The Missouri House passed Missouri sports betting legislation again Wednesday. But that doesn’t really put it any closer to final passage.
The problem remains with one lawmaker in the Senate.
Identical Missouri sports betting bills HB 556 and HB 581 backed by Reps. Dan Houx and Phil Christofanelli passed 118-35. That’s three more votes than last year.
It was almost like deja-vu with the House passing Missouri sports betting legislation on March 22. Last year it passed the legislation on March 23. Maybe next year it could be March 21.
“I’m hoping that this is the year,” Christofanelli said. “I hear from people every day when I’m out and about, ‘Why hasn’t Missouri done this yet?’ And quite frankly, we’re starting to look a little silly.”
Details of House sports betting bill
The House sports betting bills passed without any changes from introduction. The language was pitched jointly by Missouri professional sports teams and casinos last year.
Here are the key details:
- Retail sportsbooks allowed only at Missouri’s 13 riverboat casinos.

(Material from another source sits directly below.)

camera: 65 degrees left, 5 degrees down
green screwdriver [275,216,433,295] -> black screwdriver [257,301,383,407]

- Casinos can have up to three online sportsbook skins, with a maximum of six per casino company.
- Professional sports teams may each offer one online sportsbook. Fans at the stadium can use any of the regulated mobile apps in the state.

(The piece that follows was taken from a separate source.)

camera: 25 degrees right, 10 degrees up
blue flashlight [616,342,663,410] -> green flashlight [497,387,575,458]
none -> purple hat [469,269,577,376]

- Casinos may not advertise within 400 yards of sports stadiums without team approval.
- Sportsbooks must use official league data on in-game betting.
- Operators pay $150,000 for an interactive sports wagering platform license, renewable for $125,000.
- Casinos pay an initial application fee of $100,000 and an annual renewal fee of $50,000 for retail licenses.
- Tax rate of 10% on adjusted gross revenue.
- Includes a five-year phase-out for promotional deductions. In the first year of implementation, licensees can deduct 100% of the costs of free promotional play redeemed by patrons. That decreases by 25% each year until reaching zero in year five.
- Earmarks $500,000 of tax revenue to the Compulsive Gamblers Fund.
Attempts to raise tax rate defeated
There wasn’t much dissent on passing Missouri sports betting in the House.
Rep. Ashley Aune said this was the issue she heard about from constituents the most during last year’s election campaign when she went door-to-door and asked what issues were most important to people.
“It seems so simple and our constituents genuinely don’t understand why we haven’t got it to the finish line yet,” Aune said.
There were two attempts to raise the tax rate. The first proposal was to make it 21%, uniform with the casino gaming tax in the state. Then there was a middle ground of 15% proposed as well as removing the deduction for promotional credits.
Houx asked his colleagues to keep the tax rate the same but said he was open to discussing a change and wouldn’t oppose moving it to 15%.
“We’re trying to send over a bill to the Senate that we can negotiate,” Houx said. “I think we’re going to end up in a place where the gentleman will be happy. It’s something we’ve got to negotiate over there.”
One man stands in way of Senate passage
With Missouri sports betting passing by such an overwhelming margin in the House, it figures it would also pass in the Senate. If it could be brought to a vote.
Last year when the Senate tried to take up the House sports betting legislation, Sen. Denny Hoskins attempted an amendment adding the legalization and regulation of video lottery terminals (VLTs). When that was voted down, he filibustered and prevented the bill from getting a floor vote.
Before the session started, Hoskins told PlayUSA that he would again filibuster any attempt to legalize sports betting without VLTs.
A bill similar to what the House passed already has sat on the Senate floor ready for action for a month. When a Senate committee advanced SB 30 but not SB 1, Hoskins’ bill with sports wagering and VLTs, Hoskins took to the Senate floor and delayed adoption of the day’s journal for more than an hour just to show his dissatisfaction.
Finding a way to work with Hoskins is key to getting Missouri sports betting passed this year. But it’s unknown if there’s any way to appease Hoskins short of including VLTs, which the Senate made clear it won’t do.